Moneytis, comparateur de services de transferts d’argent, a été créé par une équipe d’expatriés français et ambitionne de devenir le «booking.com des transferts d’argent à l’étranger», une plateforme où trouver les meilleures solutions pour comparer, choisir et utiliser. Fière d'une levée de fonds de 300 000 euros réalisée en juin, la start-up ambitionne d'étendre sa plateforme à l'international. Pour l'heure, Moneytis revendique 30 000 utilisateurs dans plus de 150 pays, aux États-Unis, son premier marché, en France, en Inde ou encore au Mexique, et compte une centaine d'opérateurs partenaires (Western Union, Transfer Wise, Money Gram...).

 

Payabi allège la masse de factures papier issues du domaine administratif. Pour réaliser son «choc de simplification», la start-up est à l’origine d’une solution de gestion automatisée de la trésorerie. Basée sur le cloud, la solution permet des processus plus rapides et plus efficaces. Le Français Raphaël Schneider et ses deux associés portugais ont trouvé à Lisbonne l'environnement favorable pour développer leur projet innovant et comptent aujourd'hui une quinzaine d'entreprises clientes pour une centaine d'utilisateurs au total, dans une quinzaine de pays. Un service qui pourrait rapidement s'étendre en France.

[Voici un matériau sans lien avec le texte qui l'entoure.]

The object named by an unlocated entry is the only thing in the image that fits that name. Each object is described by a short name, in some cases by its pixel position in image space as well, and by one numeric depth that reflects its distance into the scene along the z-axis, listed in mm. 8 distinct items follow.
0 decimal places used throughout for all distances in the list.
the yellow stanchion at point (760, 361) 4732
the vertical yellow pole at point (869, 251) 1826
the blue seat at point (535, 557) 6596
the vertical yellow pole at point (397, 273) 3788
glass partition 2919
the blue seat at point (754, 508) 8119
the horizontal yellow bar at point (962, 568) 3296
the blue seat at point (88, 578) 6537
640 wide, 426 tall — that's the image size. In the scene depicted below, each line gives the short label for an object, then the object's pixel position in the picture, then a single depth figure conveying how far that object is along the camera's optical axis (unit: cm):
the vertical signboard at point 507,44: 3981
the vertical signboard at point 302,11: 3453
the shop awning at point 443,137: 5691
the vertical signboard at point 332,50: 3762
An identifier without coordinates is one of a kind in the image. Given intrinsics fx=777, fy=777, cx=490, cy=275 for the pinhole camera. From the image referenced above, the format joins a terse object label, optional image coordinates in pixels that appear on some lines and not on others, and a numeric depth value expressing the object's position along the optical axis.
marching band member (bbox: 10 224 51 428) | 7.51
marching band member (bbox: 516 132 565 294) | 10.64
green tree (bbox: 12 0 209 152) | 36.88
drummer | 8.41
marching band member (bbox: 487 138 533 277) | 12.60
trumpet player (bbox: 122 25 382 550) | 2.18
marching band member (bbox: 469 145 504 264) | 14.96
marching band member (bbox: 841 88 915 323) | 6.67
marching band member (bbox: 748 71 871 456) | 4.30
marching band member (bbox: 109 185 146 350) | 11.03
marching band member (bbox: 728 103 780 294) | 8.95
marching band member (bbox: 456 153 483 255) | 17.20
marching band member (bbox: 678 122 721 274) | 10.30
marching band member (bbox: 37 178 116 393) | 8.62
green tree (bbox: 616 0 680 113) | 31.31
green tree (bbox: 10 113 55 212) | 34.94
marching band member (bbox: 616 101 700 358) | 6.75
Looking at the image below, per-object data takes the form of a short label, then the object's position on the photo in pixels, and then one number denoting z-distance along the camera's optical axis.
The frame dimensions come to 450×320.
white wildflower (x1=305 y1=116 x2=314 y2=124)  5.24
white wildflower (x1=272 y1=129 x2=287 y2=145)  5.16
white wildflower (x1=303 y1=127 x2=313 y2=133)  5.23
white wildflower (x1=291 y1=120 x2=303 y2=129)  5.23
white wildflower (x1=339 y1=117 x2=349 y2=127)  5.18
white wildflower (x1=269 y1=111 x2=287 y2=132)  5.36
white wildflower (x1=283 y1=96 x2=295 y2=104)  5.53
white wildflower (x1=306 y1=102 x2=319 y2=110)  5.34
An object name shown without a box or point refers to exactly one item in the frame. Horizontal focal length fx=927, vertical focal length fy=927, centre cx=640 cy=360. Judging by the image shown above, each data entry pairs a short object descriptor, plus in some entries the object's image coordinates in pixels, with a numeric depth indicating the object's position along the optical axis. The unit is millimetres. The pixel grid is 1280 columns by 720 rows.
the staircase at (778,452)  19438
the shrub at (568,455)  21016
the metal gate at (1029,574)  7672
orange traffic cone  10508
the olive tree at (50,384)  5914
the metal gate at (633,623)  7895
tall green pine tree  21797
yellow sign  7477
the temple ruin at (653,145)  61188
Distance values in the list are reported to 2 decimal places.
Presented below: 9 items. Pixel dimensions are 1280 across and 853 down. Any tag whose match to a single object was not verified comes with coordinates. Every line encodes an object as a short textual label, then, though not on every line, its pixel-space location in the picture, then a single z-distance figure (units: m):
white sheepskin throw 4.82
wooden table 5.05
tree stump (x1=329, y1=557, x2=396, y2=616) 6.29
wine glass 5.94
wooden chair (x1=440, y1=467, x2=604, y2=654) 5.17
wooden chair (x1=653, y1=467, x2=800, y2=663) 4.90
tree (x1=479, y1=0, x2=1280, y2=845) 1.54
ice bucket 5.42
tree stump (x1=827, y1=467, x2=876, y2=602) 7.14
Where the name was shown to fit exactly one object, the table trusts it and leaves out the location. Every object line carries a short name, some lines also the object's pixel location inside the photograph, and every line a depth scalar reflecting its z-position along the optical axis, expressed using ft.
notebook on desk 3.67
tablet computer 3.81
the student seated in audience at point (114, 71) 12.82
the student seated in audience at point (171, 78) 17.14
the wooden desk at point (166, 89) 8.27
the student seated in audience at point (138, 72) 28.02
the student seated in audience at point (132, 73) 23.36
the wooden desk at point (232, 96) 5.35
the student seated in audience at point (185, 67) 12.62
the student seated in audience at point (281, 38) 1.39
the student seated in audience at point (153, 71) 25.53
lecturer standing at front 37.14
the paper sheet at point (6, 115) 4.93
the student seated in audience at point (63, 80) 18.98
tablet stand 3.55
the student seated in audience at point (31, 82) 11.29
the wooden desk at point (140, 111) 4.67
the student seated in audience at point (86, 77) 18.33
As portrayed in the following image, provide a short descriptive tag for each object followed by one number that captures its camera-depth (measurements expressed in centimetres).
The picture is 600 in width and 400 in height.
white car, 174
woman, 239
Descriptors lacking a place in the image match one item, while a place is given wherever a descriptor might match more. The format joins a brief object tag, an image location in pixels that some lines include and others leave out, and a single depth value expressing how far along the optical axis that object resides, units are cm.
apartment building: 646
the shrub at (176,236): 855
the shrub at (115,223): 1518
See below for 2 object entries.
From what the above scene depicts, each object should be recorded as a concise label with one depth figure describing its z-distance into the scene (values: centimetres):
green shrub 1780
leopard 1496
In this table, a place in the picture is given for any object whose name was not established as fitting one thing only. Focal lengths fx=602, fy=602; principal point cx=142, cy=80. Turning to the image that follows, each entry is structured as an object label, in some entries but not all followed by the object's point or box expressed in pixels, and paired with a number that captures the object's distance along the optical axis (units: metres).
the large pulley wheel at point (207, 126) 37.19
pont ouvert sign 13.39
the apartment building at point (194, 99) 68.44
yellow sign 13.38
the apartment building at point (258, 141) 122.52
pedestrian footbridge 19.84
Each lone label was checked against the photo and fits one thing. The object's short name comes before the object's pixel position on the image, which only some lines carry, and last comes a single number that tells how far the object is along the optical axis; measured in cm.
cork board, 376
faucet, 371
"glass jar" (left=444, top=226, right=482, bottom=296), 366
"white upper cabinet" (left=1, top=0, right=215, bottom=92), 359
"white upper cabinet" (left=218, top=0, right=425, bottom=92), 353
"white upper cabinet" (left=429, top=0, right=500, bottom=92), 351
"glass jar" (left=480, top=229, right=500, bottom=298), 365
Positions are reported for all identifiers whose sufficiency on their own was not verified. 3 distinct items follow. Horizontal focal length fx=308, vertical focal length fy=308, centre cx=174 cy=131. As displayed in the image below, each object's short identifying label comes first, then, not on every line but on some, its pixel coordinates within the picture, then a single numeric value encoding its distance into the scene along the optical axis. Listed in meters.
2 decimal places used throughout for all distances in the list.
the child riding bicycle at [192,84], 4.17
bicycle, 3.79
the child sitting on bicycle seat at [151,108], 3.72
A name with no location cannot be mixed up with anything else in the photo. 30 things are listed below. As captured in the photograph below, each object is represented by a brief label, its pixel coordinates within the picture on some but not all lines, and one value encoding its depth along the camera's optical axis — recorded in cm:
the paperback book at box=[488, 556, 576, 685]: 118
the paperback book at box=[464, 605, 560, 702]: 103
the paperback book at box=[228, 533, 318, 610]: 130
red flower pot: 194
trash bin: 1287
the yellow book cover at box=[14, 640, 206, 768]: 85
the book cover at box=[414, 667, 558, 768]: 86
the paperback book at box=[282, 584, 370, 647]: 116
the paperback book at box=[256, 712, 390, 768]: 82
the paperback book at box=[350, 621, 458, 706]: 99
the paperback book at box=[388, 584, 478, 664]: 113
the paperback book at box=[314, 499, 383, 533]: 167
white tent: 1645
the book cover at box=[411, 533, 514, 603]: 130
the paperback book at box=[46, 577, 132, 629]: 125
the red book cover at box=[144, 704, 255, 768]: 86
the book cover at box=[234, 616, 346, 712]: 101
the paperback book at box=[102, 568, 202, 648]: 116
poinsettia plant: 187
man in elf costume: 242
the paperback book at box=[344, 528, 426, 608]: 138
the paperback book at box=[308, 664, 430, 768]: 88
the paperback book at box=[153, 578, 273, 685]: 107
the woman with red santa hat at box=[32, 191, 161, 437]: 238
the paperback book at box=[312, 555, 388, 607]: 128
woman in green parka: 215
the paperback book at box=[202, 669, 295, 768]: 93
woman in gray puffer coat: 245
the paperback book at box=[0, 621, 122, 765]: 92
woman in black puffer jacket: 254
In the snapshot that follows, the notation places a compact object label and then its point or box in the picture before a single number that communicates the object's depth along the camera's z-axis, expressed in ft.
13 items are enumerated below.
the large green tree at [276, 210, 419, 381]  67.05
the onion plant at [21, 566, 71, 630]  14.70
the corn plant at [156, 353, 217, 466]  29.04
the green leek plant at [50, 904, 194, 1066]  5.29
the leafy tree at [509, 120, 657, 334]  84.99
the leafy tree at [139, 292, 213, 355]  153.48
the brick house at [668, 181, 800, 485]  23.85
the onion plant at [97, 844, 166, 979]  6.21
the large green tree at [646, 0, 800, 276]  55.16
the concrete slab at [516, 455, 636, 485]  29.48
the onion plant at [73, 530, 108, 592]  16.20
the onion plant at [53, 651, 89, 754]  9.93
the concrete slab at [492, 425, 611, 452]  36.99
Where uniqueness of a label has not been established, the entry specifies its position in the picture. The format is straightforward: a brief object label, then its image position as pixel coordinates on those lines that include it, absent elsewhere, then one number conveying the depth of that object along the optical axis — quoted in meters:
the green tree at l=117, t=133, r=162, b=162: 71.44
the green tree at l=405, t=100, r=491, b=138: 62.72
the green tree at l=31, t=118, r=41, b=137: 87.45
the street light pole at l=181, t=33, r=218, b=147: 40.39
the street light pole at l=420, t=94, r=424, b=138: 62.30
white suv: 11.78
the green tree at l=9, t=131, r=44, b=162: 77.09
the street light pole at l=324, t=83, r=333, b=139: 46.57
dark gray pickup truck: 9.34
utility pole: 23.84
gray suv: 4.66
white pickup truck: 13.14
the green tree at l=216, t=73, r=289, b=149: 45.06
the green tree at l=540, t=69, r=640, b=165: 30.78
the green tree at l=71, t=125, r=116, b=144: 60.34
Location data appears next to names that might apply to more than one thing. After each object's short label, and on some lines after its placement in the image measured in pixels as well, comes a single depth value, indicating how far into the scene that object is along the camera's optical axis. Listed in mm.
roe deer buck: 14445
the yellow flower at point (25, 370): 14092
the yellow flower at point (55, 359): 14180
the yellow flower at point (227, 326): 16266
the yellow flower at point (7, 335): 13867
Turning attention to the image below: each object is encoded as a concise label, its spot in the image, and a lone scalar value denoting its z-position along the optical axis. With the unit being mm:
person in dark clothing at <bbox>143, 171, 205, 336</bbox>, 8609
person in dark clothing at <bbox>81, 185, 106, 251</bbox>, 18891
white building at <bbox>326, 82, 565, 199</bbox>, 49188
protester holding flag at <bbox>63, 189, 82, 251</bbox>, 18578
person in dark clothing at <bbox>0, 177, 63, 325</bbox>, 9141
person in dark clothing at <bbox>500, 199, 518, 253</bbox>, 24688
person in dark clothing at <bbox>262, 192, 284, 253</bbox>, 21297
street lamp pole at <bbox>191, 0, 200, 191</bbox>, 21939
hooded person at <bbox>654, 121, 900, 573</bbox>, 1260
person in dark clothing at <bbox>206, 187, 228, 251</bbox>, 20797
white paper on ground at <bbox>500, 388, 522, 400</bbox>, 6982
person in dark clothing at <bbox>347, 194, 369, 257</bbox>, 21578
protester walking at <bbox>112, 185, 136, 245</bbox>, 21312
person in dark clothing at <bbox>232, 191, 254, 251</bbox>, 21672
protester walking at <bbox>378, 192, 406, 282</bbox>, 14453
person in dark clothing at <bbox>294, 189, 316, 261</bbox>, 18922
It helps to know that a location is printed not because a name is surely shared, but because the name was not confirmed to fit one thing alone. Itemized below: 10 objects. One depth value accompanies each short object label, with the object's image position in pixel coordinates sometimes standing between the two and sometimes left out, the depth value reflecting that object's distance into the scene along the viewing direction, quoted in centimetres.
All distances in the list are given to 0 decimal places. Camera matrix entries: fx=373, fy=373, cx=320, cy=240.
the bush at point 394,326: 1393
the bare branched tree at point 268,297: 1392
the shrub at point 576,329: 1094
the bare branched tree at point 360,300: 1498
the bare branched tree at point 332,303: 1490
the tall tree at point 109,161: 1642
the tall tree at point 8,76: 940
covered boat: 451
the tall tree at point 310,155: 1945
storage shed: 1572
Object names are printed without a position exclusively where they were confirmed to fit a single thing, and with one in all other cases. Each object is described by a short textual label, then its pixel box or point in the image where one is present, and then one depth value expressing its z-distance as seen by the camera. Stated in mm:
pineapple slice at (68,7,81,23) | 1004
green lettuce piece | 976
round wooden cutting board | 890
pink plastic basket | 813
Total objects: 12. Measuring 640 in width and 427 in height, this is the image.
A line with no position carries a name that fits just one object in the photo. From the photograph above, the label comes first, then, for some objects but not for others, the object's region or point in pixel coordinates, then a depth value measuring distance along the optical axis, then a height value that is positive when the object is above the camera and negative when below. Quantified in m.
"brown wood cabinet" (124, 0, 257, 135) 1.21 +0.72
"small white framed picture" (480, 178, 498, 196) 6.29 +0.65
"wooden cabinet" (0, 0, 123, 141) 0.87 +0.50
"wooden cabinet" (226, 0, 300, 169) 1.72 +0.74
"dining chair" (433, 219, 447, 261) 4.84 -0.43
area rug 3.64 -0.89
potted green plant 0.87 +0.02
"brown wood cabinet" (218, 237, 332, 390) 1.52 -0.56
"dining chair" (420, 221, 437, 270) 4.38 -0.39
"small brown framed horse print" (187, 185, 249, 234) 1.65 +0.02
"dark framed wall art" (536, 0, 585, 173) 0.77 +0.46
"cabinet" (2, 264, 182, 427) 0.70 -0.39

Harpoon est un site géré par un algorithme qui réalise un «matching» entre l’offre et la demande d’emploi. La jeune entreprise a démarré en mai 2016, travaille déjà pour 22 grands groupes et revendique plus de 1 000 membres sur la plateforme. Matthieu Douziech, ancien DRH chez L’Oréal (Portugal et Espagne), avait cette ambition de faciliter le processus de recrutement pour les grandes entreprises. Le site est gratuit pour les candidats mais payant pour les entreprises (si cela aboutit à un recrutement).